Wednesday, 17 January 2018

Lotus Mk IX

This car took part in a Ten Lap Invitation Scratch Race for 1950's Sports/Racing Cars at the VSCC's meeting at Oulton Park in August 1996.
It's George Edney's 1955 Lotus Mk IX, about thirty of which were produced. It could be used with a variety of engines, most often the 1,100cc Coventry Climax unit, but the programme of the event says that the engine capacity of this car was 1,466cc. The first Le Mans 24 Hour race contested by Lotus was with a Mk IX in 1955, driven by Colin Chapman and Ron Flockhart, but the car was disqualified after 12 hours when Colin Chapman went off the circuit at the Arnage corner into a sandbank and reversed the car back onto the circuit without getting permission from a marshall to do so.

Tuesday, 16 January 2018

Chrysler 300C Vogue Limousine

I photographed this car in August last year parked in a side-street in Hyde.
It's a 2006 Chrysler 300C Vogue Limousine.
The DVLA record says that it has a 3 litre diesel engine, and the standard 3 litre diesel for the 300C is a V6 unit.
These cars are generally for use in the chauffeur driven limousine business.

Monday, 15 January 2018

Maserati A6GCM

I photographed this car in the pit garage at the HGPCA,s International Historic Grand Prix meeting at Donington Park in May 2004 where it took part in the HGPCA Race for Pre-1961 Grand Prix Cars.
It's David Bennett's 1953/4 Straight-six 2,493cc Maserati A6GCM. The car is finished in the Siamese colours of Prince Bira who competed in a Maserati A6GCM in the 1954 season, and if it is that car it's chassis #2044.
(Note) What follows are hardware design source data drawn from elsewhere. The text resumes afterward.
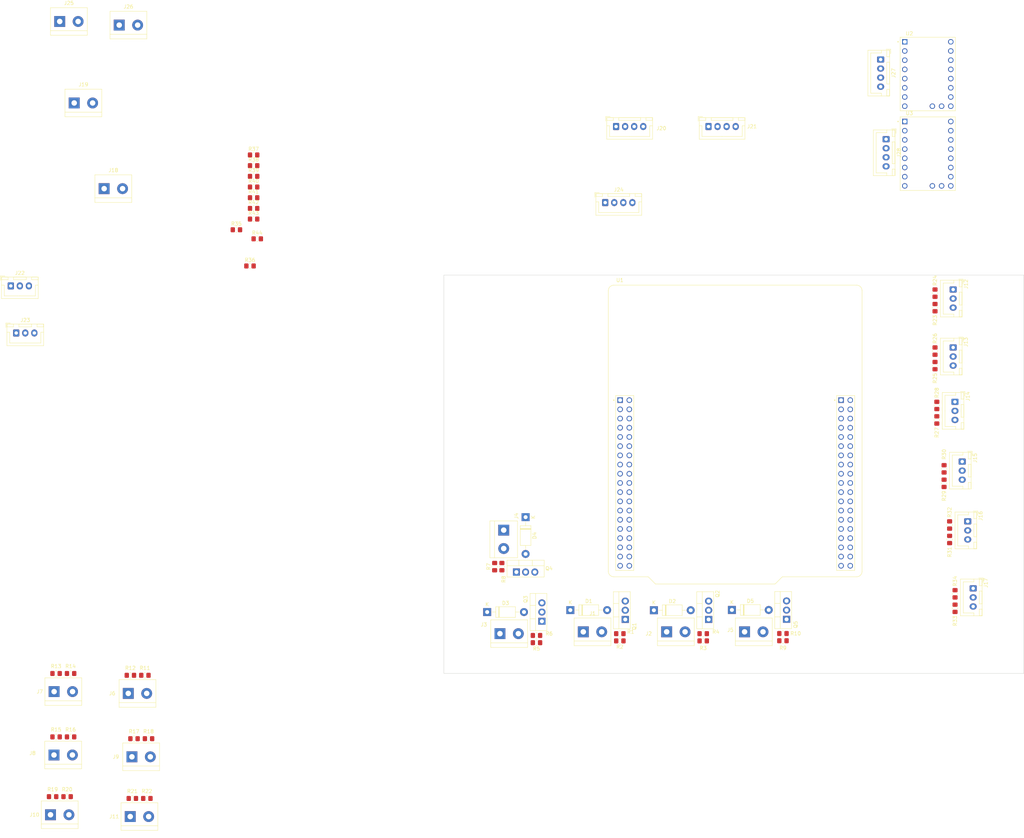
<source format=kicad_pcb>
(kicad_pcb
	(version 20240108)
	(generator "pcbnew")
	(generator_version "8.0")
	(general
		(thickness 1.6)
		(legacy_teardrops no)
	)
	(paper "A3")
	(layers
		(0 "F.Cu" signal)
		(31 "B.Cu" signal)
		(32 "B.Adhes" user "B.Adhesive")
		(33 "F.Adhes" user "F.Adhesive")
		(34 "B.Paste" user)
		(35 "F.Paste" user)
		(36 "B.SilkS" user "B.Silkscreen")
		(37 "F.SilkS" user "F.Silkscreen")
		(38 "B.Mask" user)
		(39 "F.Mask" user)
		(40 "Dwgs.User" user "User.Drawings")
		(41 "Cmts.User" user "User.Comments")
		(42 "Eco1.User" user "User.Eco1")
		(43 "Eco2.User" user "User.Eco2")
		(44 "Edge.Cuts" user)
		(45 "Margin" user)
		(46 "B.CrtYd" user "B.Courtyard")
		(47 "F.CrtYd" user "F.Courtyard")
		(48 "B.Fab" user)
		(49 "F.Fab" user)
		(50 "User.1" user)
		(51 "User.2" user)
		(52 "User.3" user)
		(53 "User.4" user)
		(54 "User.5" user)
		(55 "User.6" user)
		(56 "User.7" user)
		(57 "User.8" user)
		(58 "User.9" user)
	)
	(setup
		(pad_to_mask_clearance 0)
		(allow_soldermask_bridges_in_footprints no)
		(pcbplotparams
			(layerselection 0x00010fc_ffffffff)
			(plot_on_all_layers_selection 0x0000000_00000000)
			(disableapertmacros no)
			(usegerberextensions no)
			(usegerberattributes yes)
			(usegerberadvancedattributes yes)
			(creategerberjobfile yes)
			(dashed_line_dash_ratio 12.000000)
			(dashed_line_gap_ratio 3.000000)
			(svgprecision 4)
			(plotframeref no)
			(viasonmask no)
			(mode 1)
			(useauxorigin no)
			(hpglpennumber 1)
			(hpglpenspeed 20)
			(hpglpendiameter 15.000000)
			(pdf_front_fp_property_popups yes)
			(pdf_back_fp_property_popups yes)
			(dxfpolygonmode yes)
			(dxfimperialunits yes)
			(dxfusepcbnewfont yes)
			(psnegative no)
			(psa4output no)
			(plotreference yes)
			(plotvalue yes)
			(plotfptext yes)
			(plotinvisibletext no)
			(sketchpadsonfab no)
			(subtractmaskfromsilk no)
			(outputformat 1)
			(mirror no)
			(drillshape 1)
			(scaleselection 1)
			(outputdirectory "")
		)
	)
	(net 0 "")
	(net 1 "+12V")
	(net 2 "Net-(D1-A)")
	(net 3 "Net-(D2-A)")
	(net 4 "Net-(D3-A)")
	(net 5 "Net-(D4-A)")
	(net 6 "Net-(D5-A)")
	(net 7 "+5V")
	(net 8 "Net-(J6-Pin_1)")
	(net 9 "Net-(J7-Pin_1)")
	(net 10 "Net-(J8-Pin_1)")
	(net 11 "Net-(J9-Pin_1)")
	(net 12 "Net-(J10-Pin_1)")
	(net 13 "Net-(J11-Pin_1)")
	(net 14 "Net-(J12-Pin_2)")
	(net 15 "GND")
	(net 16 "Net-(J13-Pin_2)")
	(net 17 "Net-(J14-Pin_2)")
	(net 18 "Net-(J15-Pin_2)")
	(net 19 "Net-(J16-Pin_2)")
	(net 20 "Net-(J17-Pin_2)")
	(net 21 "Net-(J18-Pin_1)")
	(net 22 "Net-(J19-Pin_1)")
	(net 23 "/A levi")
	(net 24 "/B levi")
	(net 25 "/B desni")
	(net 26 "/A desni")
	(net 27 "Net-(J22-Pin_2)")
	(net 28 "/PWM servo")
	(net 29 "/SDA")
	(net 30 "/SCL")
	(net 31 "/M1B_1")
	(net 32 "/M2A_1")
	(net 33 "/M2B_1")
	(net 34 "/M2B_2")
	(net 35 "/M1A_2")
	(net 36 "/M1B_2")
	(net 37 "Net-(Q1-G)")
	(net 38 "Net-(Q2-G)")
	(net 39 "Net-(Q3-G)")
	(net 40 "Net-(Q4-G)")
	(net 41 "Net-(Q5-G)")
	(net 42 "/Pumpa 1")
	(net 43 "/Pumpa 5")
	(net 44 "/Pumpa 2")
	(net 45 "/Pumpa 3")
	(net 46 "/Pumpa 4")
	(net 47 "/GP id")
	(net 48 "/GP il")
	(net 49 "/GP dl")
	(net 50 "/GP dd")
	(net 51 "/GP gl")
	(net 52 "/GP gd")
	(net 53 "/SICK dp")
	(net 54 "/SICK dz")
	(net 55 "/SICK gzl")
	(net 56 "/SICK gzd")
	(net 57 "/SICK gnl")
	(net 58 "/SICK gnd")
	(net 59 "/Boja")
	(net 60 "/STRAT")
	(net 61 "/Cinc")
	(net 62 "Net-(U3-MS1)")
	(net 63 "Net-(U3-MS2)")
	(net 64 "Net-(U2-MS1)")
	(net 65 "Net-(U2-MS2)")
	(net 66 "unconnected-(U2-INDEX-Pad17)")
	(net 67 "/TMC EN1")
	(net 68 "/DIR")
	(net 69 "unconnected-(U2-PDN-Pad11)")
	(net 70 "unconnected-(U2-DIAG-Pad18)")
	(net 71 "unconnected-(U2-UART-Pad12)")
	(net 72 "unconnected-(U2-SPRD-Pad13)")
	(net 73 "/STEP")
	(net 74 "unconnected-(U3-PDN-Pad11)")
	(net 75 "unconnected-(U3-SPRD-Pad13)")
	(net 76 "unconnected-(U3-DIAG-Pad18)")
	(net 77 "unconnected-(U3-UART-Pad12)")
	(net 78 "unconnected-(U3-INDEX-Pad17)")
	(net 79 "unconnected-(U1B-PA6-PadCN10_13)")
	(net 80 "unconnected-(U1A-PH1-PadCN7_31)")
	(net 81 "unconnected-(U1A-GND_S1-PadCN7_19)")
	(net 82 "unconnected-(U1A-RESET_S1-PadCN7_14)")
	(net 83 "unconnected-(U1A-PH0-PadCN7_29)")
	(net 84 "unconnected-(U1B-AGND-PadCN10_32)")
	(net 85 "unconnected-(U1B-PB10-PadCN10_25)")
	(net 86 "unconnected-(U1B-PA9-PadCN10_21)")
	(net 87 "unconnected-(U1A-VDD-PadCN7_5)")
	(net 88 "unconnected-(U1B-PA10-PadCN10_33)")
	(net 89 "unconnected-(U1A-PB7-PadCN7_21)")
	(net 90 "unconnected-(U1A-PC1{slash}PB9-PadCN7_36)")
	(net 91 "unconnected-(U1B-PB5-PadCN10_29)")
	(net 92 "unconnected-(U1B-GND_S2-PadCN10_20)")
	(net 93 "unconnected-(U1A-VIN_S1-PadCN7_24)")
	(net 94 "unconnected-(U1A-VBAT-PadCN7_33)")
	(net 95 "unconnected-(U1B-AVDD-PadCN10_7)")
	(net 96 "unconnected-(U1A-GND_S1-PadCN7_19)_1")
	(net 97 "unconnected-(U1A-GND_S1-PadCN7_19)_2")
	(net 98 "unconnected-(U1A-PC0{slash}PB8-PadCN7_38)")
	(net 99 "unconnected-(U1B-U5V-PadCN10_8)")
	(net 100 "unconnected-(U1B-PA8-PadCN10_23)")
	(net 101 "unconnected-(U1A-PD2-PadCN7_4)")
	(net 102 "unconnected-(U1A-PC13-PadCN7_23)")
	(net 103 "unconnected-(U1B-PC9-PadCN10_1)")
	(net 104 "unconnected-(U1B-PA5-PadCN10_11)")
	(net 105 "unconnected-(U1B-PB6-PadCN10_17)")
	(net 106 "unconnected-(U1A-GND_S1-PadCN7_19)_3")
	(net 107 "unconnected-(U1B-PC7-PadCN10_19)")
	(net 108 "unconnected-(U1B-GND_S2-PadCN10_20)_1")
	(net 109 "unconnected-(U1A-IOREF_S1-PadCN7_12)")
	(net 110 "unconnected-(U1A-BOOT0-PadCN7_7)")
	(net 111 "unconnected-(U1B-PA12-PadCN10_12)")
	(net 112 "unconnected-(U1B-PA11-PadCN10_14)")
	(net 113 "unconnected-(U1B-PA3-PadCN10_37)")
	(net 114 "unconnected-(U1A-E5V-PadCN7_6)")
	(net 115 "unconnected-(U1A-+5V_S1-PadCN7_18)")
	(net 116 "unconnected-(U1A-+3V3_S1-PadCN7_16)")
	(net 117 "/M1A_1")
	(net 118 "Net-(J28-Pin_1)")
	(footprint "Package_TO_SOT_THT:TO-220-3_Vertical" (layer "F.Cu") (at 161.54 184.58 90))
	(footprint "Resistor_SMD:R_0805_2012Metric_Pad1.20x1.40mm_HandSolder" (layer "F.Cu") (at 26.54 233 180))
	(footprint "Connector_JST:JST_XH_B3B-XH-A_1x03_P2.50mm_Vertical" (layer "F.Cu") (at 280.525 175.5 -90))
	(footprint "Resistor_SMD:R_0805_2012Metric_Pad1.20x1.40mm_HandSolder" (layer "F.Cu") (at 150.5 169.5 -90))
	(footprint "Resistor_SMD:R_0805_2012Metric_Pad1.20x1.40mm_HandSolder" (layer "F.Cu") (at 52.54 233.5 180))
	(footprint "TMC2209:TMC2209" (layer "F.Cu") (at 268 55.5))
	(footprint "Resistor_SMD:R_0805_2012Metric_Pad1.20x1.40mm_HandSolder" (layer "F.Cu") (at 228.04 189.96 180))
	(footprint "Resistor_SMD:R_0805_2012Metric_Pad1.20x1.40mm_HandSolder" (layer "F.Cu") (at 272.5 146.5 -90))
	(footprint "Resistor_SMD:R_0805_2012Metric_Pad1.20x1.40mm_HandSolder" (layer "F.Cu") (at 275.525 177 -90))
	(footprint "Package_TO_SOT_THT:TO-220-3_Vertical" (layer "F.Cu") (at 154.5 171))
	(footprint "Resistor_SMD:R_0805_2012Metric_Pad1.20x1.40mm_HandSolder" (layer "F.Cu") (at 160.04 190.5 180))
	(footprint "TerminalBlock:TerminalBlock_bornier-2_P5.08mm" (layer "F.Cu") (at 44.92 20))
	(footprint "TerminalBlock:TerminalBlock_bornier-2_P5.08mm" (layer "F.Cu") (at 26.96 204))
	(footprint "Connector_JST:JST_XH_B3B-XH-A_1x03_P2.50mm_Vertical" (layer "F.Cu") (at 277.5 140.5 -90))
	(footprint "Resistor_SMD:R_0805_2012Metric_Pad1.20x1.40mm_HandSolder" (layer "F.Cu") (at 275.525 181 -90))
	(footprint "Package_TO_SOT_THT:TO-220-3_Vertical" (layer "F.Cu") (at 207.54 184.08 90))
	(footprint "Resistor_SMD:R_0805_2012Metric_Pad1.20x1.40mm_HandSolder" (layer "F.Cu") (at 82 55.85))
	(footprint "Resistor_SMD:R_0805_2012Metric_Pad1.20x1.40mm_HandSolder" (layer "F.Cu") (at 48.54 233.5 180))
	(footprint "TerminalBlock:TerminalBlock_bornier-2_P5.08mm" (layer "F.Cu") (at 47.96 238.5))
	(footprint "TerminalBlock:TerminalBlock_bornier-2_P5.08mm" (layer "F.Cu") (at 32.5 41.5))
	(footprint "Resistor_SMD:R_0805_2012Metric_Pad1.20x1.40mm_HandSolder" (layer "F.Cu") (at 270 114 -90))
	(footprint "Resistor_SMD:R_0805_2012Metric_Pad1.20x1.40mm_HandSolder" (layer "F.Cu") (at 77.25 76.5))
	(footprint "Resistor_SMD:R_0805_2012Metric_Pad1.20x1.40mm_HandSolder" (layer "F.Cu") (at 206.04 188))
	(footprint "TerminalBlock:TerminalBlock_bornier-2_P5.08mm" (layer "F.Cu") (at 172.96 187.5))
	(footprint "Resistor_SMD:R_0805_2012Metric_Pad1.20x1.40mm_HandSolder" (layer "F.Cu") (at 83 79))
	(footprint "Connector_JST:JST_XH_B4B-XH-A_1x04_P2.50mm_Vertical" (layer "F.Cu") (at 256.5 51.5 -90))
	(footprint "TerminalBlock:TerminalBlock_bornier-2_P5.08mm" (layer "F.Cu") (at 195.96 187.5))
	(footprint "TerminalBlock:TerminalBlock_bornier-2_P5.08mm" (layer "F.Cu") (at 151 159.42 -90))
	(footprint "Connector_JST:JST_XH_B3B-XH-A_1x03_P2.50mm_Vertical" (layer "F.Cu") (at 15 92))
	(footprint "Resistor_SMD:R_0805_2012Metric_Pad1.20x1.40mm_HandSolder" (layer "F.Cu") (at 183.04 190 180))
	(footprint "Connector_JST:JST_XH_B3B-XH-A_1x03_P2.50mm_Vertical" (layer "F.Cu") (at 16.5 105))
	(footprint "Connector_JST:JST_XH_B4B-XH-A_1x04_P2.50mm_Vertical" (layer "F.Cu") (at 255 29.5 -90))
	(footprint "Resistor_SMD:R_0805_2012Metric_Pad1.20x1.40mm_HandSolder" (layer "F.Cu") (at 31.5 199 180))
	(footprint "TerminalBlock:TerminalBlock_bornier-2_P5.08mm" (layer "F.Cu") (at 40.76 65.15))
	(footprint "Resistor_SMD:R_0805_2012Metric_Pad1.20x1.40mm_HandSolder"
		(layer "F.Cu")
		(uuid "72ae8439-cd3a-41f9-9037-c7fa07fb4582")
		(at 270.5 125 -90)
		(descr "Resistor SMD 0805 (2012 Metric), square (rectangular) end terminal, IPC_7351 nominal with elongated pad for handsoldering. (Body size source: IPC-SM-782 page 72, https://www.pcb-3d.com/wordpress/wp-content/uploads/ipc-sm-782a_amendment_1_and_2.pdf), generated with kicad-footprint-generator")
		(tags "resistor handsolder")
		(property "Reference" "R28"
			(at -3.5 0 90)
			(layer "F.SilkS")
			(uuid "0a575630-9a11-4089-8745-3775cd647913")
			(effects
				(font
					(size 1 1)
					(thickness 0.15)
				)
			)
		)
		(property "Value" "2k2"
			
... [319092 chars truncated]
</source>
On 8 September 2015 I showed photographs of this car at Oulton Park in 2006.

Sunday, 14 January 2018

Alfa Romeo 8C Monza

This was one of the competitors in the Maserati UK Race for Pre 1952 Grand Prix Cars at the Coys International Historic Festival meeting at Silverstone in July 2000.
It's Peter Neumark's 1932 Alfa Romeo 8C Monza, originally built with a 2.3 litre supercharged straight-eight engine, but the programme of the event says that this car has the later 2.6 litre unit that was fitted to the cars from 1933. The car is painted in the French blue racing colours, but I don't know if it's the blue Alfa Romeo 8C driven by French driver Louis Chiron in the 1933 racing season. The car was given the 'Monza' name after its victory in the 10 hour long 1931 Italian Grand Prix at the Monza circuit co-driven by Giuseppe Campari and Tazio Nuvolari.

Saturday, 13 January 2018

Alfa Romeo

These two Alfa Romeos competed in the Saloon/Sports Car Challenge race at the HSCC's Summer Race Meeting at Oulton Park in July 1995.
This car's not listed in the programme of the event, but it's an Alfa Romeo Giulietta Sprint from the late 1950s or early 1960s. These cars were produced from 1954 to 1965 and had a 1.3 litre twin-cam straight-4 engine.
This is the 1965 Alfa Romeo Giulia of Paul Wallis. The Giulia was produced from 1962 to 1978 with either a 1.3 litre or 1.6 litre straight-4 engine, although the programme gives the engine capacity of this car as 2,000cc.

Friday, 12 January 2018

Friday's Ferrari

This is one of the cars taking part in the Ferrari F1 demonstration runs at the VSCC's SeeRed meeting at Donington Park in September 2005.
It's the 1994 Ferrari 412T1 of Roland Hachler, seen here in the pit lane during a warm-up practice session. The Ferrari 412T1 was driven in the 1994 season by Jean Alesi and Gerhard Berger, and for two races by Nicola Larini replacing the injured Jean Alesi. It has a 3½ litre V12 engine, and this car is chassis #149.

Thursday, 11 January 2018

Lotus 19

I took these photographs at Aintree on practice day for the Aintree 200 meeting in April 1961.
It's a 1960 Lotus 19, called the Monte Carlo as a nod to its perceived close rival the Cooper T49 Monaco. The car was one of a pair entered for the sports car race at this meeting by the UDT Laystall Racing team, to be driven by Stirling Moss and Henry Taylor, and this one is Henry Taylor's car. Both cars were powered by the 2½ litre Coventry Climax FPF engine.
The UDT Laystall team was originally formed as the British Racing Partnership in 1957 by Stirling Moss's father Alfred and his former manager Ken Gregory to run cars for Stirling Moss, outside his other racing commitments, and other up-and-coming drivers. In a sponsorship deal the team was renamed Yeoman Credit Racing for the 1960 season and then UDT Laystall Racing for the next two seasons.